As we have previously reported in this column, the University of Miami Behavioral Health (UMBH), a nonprofit academic managed behavioral health care organization, was awarded a full-risk capitation contract in 2000 from AvMed Health Plan, a nonprofit health maintenance organization, which resulted in a fivefold increase in membership and the successful transition of more than 4,000 active enrollees (1). After this transition, the UMBH found that members with multiple psychiatric admissions accounted for a major portion of the cost of care. This finding is in accord with other studies of behavioral health plans, which have shown that 5 percent of members accounted for 50 percent of the cost of health care and 20 percent accounted for almost 80 percent of the cost (2).
Because the best predictor of hospitalization is a history of hospitalization (3), reducing recidivism offers the best opportunity to affect the quality and cost of care. The UMBH identified poor discharge treatment planning, including problems in scheduling follow-up appointments, and poor adherence to treatment after discharge as major contributors to recidivism. Case management is generally considered to be an effective strategy for reducing such problems and, thus, recidivism (4). Because case management is time-consuming and expensive in a managed care setting, we reasoned that a telephone-based case management system might be effective for our population. A literature review found no additional research describing ongoing telephonic based initiatives to reduce recidivism in a managed care setting. Our group decided to develop a best practices model that employs telephonic based case management for reducing recidivism.
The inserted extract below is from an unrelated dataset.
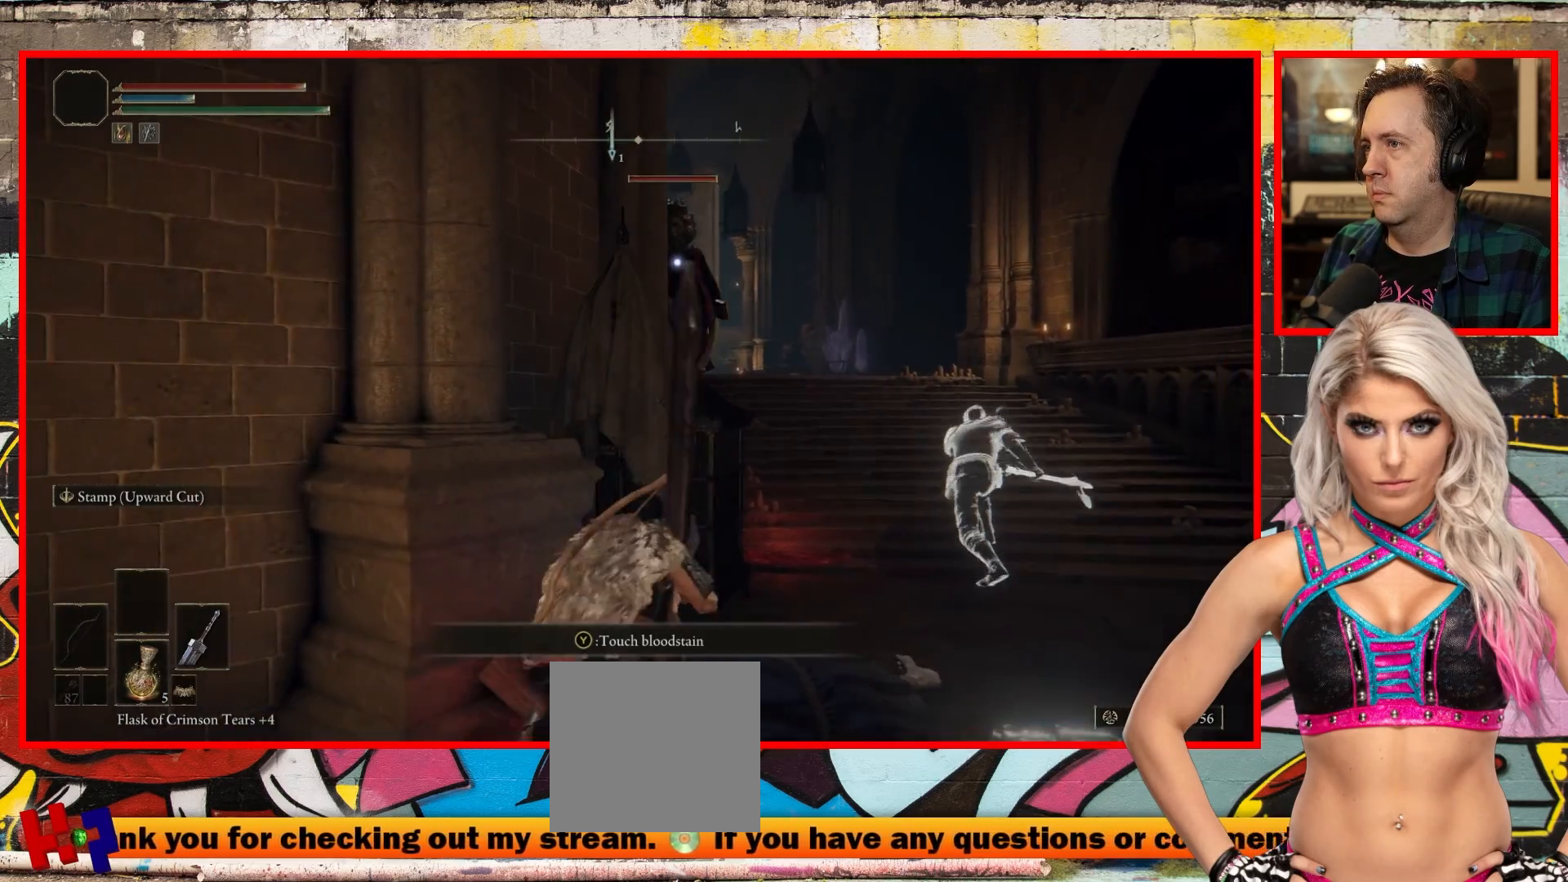
{"buttons": [], "left_stick": "up-right", "right_stick": "center", "events": []}
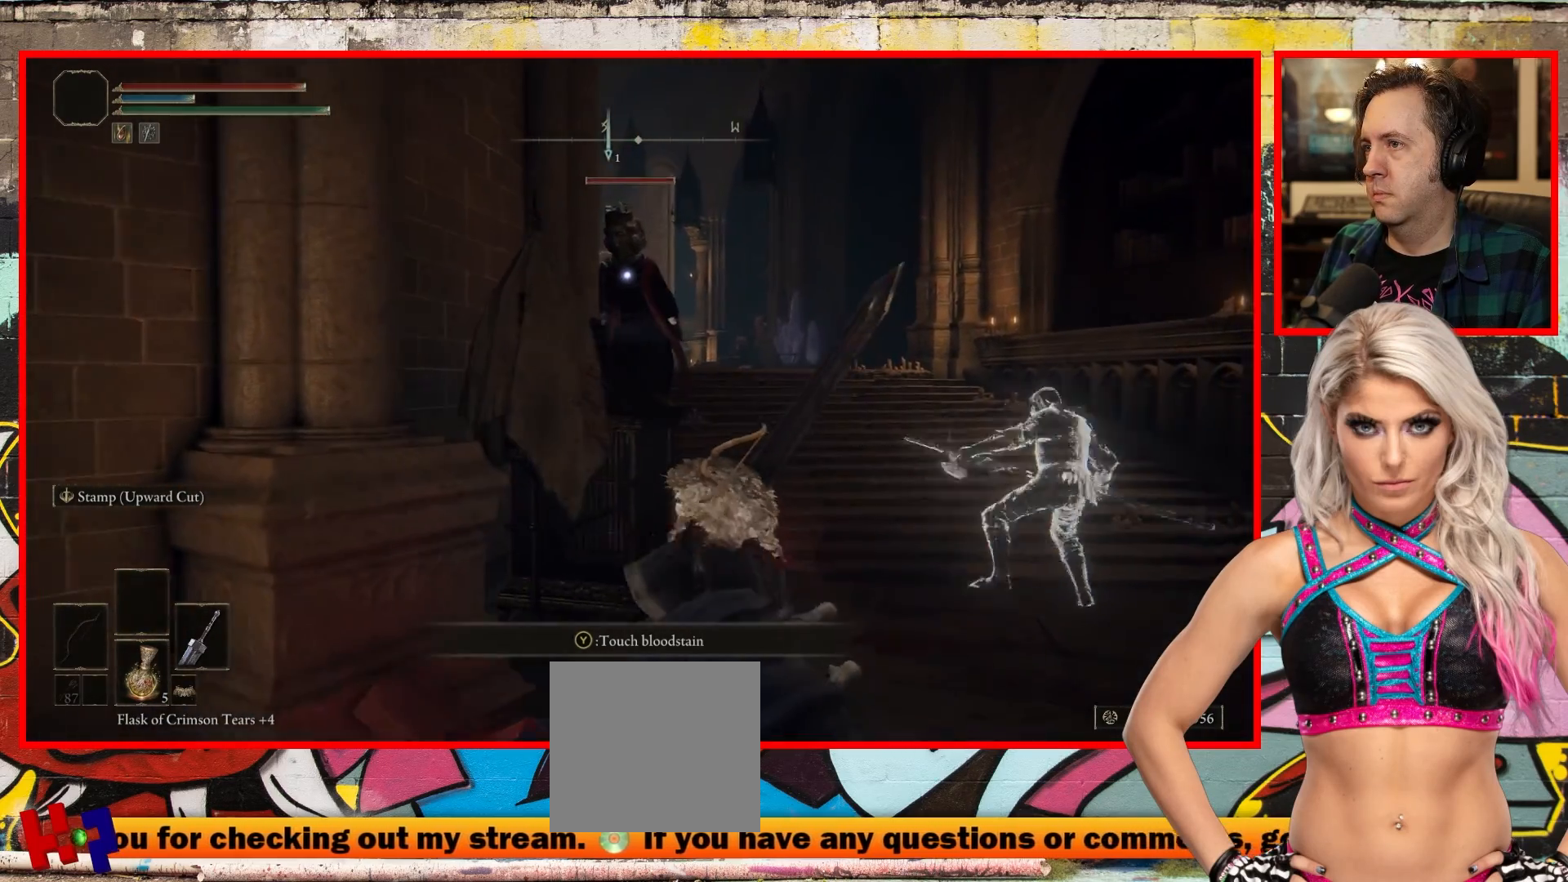
{"buttons": [], "left_stick": "up", "right_stick": "center", "events": [[267, "left_stick", "up"]]}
The UMBH was required to improve discharge planning and follow-up so as to achieve best practices. The telephonic targeted care management program developed by the UMBH employed elements from traditional psychiatric case management, disease management, and telehealth care. The major difference from traditional case management programs is that the program employed telephonic interventions without a face-to-face component.
Patients with multiple inpatient admissions in the 12 months before the program was implemented in July 2001 were recruited for the program. Each high-risk patient was telephoned, introduced to the program, and invited to enroll; participation was voluntary. With the member's permission, the program was also explained to identified family members and significant others. Members of the program were flagged in the computer so that their calls could be directed to the program staff. Practitioners and their staff were educated about the program and were told which patients were program members.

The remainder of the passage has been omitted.